Supervised learning, one of the most used methods in ML, takes both training data (also called data samples) and its associated output (also called labels or responses) during the training process. The major goal of supervised learning methods is to learn the association between input training data and their labels. For this it performs multiple training data instances.
Let’s understand its working with the help of below given example −
Suppose we have,
Input variables − m and
Output variable − N
The mapping function from the input to output is as follows −
𝑁 = 𝑓(𝑚)
To learn such mapping function, we need an algorithm whose key objective is to approximate the mapping function so well that one can easily predict the N i.e., the output variable for new input data as well.

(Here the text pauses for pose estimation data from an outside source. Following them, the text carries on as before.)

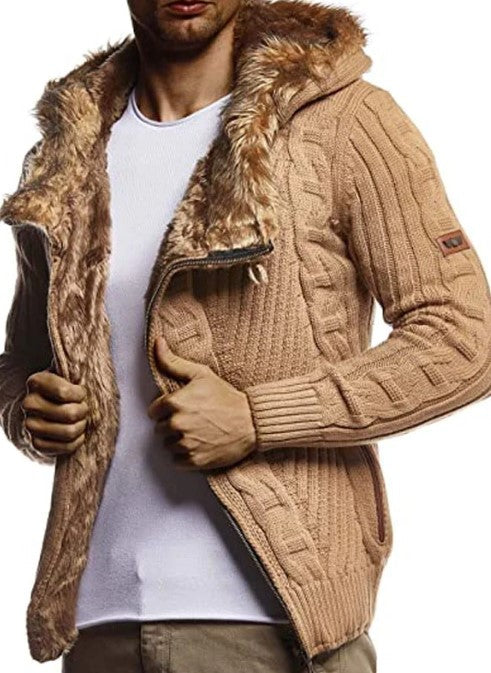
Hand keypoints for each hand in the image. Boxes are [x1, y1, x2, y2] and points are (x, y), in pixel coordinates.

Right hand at [21, 370, 88, 456]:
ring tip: (82, 420)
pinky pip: (64, 447)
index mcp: (36, 382)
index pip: (64, 392)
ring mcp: (30, 425)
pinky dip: (77, 441)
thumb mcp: (67, 374)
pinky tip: (78, 433)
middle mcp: (29, 403)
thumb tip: (92, 366)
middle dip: (83, 411)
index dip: (79, 394)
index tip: (81, 392)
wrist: (46, 408)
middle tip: (84, 408)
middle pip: (69, 414)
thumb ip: (76, 371)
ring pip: (68, 431)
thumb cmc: (64, 387)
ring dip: (81, 426)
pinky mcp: (36, 443)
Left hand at [147, 336, 256, 469]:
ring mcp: (186, 444)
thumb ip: (173, 362)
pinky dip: (185, 456)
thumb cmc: (226, 396)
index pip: (153, 412)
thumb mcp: (201, 374)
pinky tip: (199, 445)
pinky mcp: (195, 461)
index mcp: (175, 402)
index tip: (180, 409)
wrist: (251, 421)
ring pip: (168, 446)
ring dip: (178, 441)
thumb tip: (157, 343)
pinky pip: (177, 461)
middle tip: (192, 420)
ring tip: (197, 432)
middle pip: (160, 430)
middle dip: (172, 425)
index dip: (165, 410)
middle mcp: (177, 424)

Supervised algorithms are called supervised because the machine learning model learns from data samples where the output is known in advance. In this sense, the whole process of learning in supervised learning algorithms can be thought as it is being supervised by a supervisor.
Some of the well-known supervised machine learning algorithms are KNN (k-nearest neighbors), Decision tree, Logistic Regression, and Random Forest.
Based on machine learning based tasks, we can divide supervised learning algorithms in following two classes −
Classification − Classification-based tasks predict the categorical output responses or labels for the given training data. This output, which will belong to a specific discrete category, is based on what our ML model learns in the training phase. For example, to predict high-risk patients and discriminate such patients from low-risk patients is a classification task.
Regression − Regression-based tasks predict the continues numerical output responses or labels for the given training data. This output will also be based on what our ML model learns in the training phase. For example, to predict the price of houses is a regression task.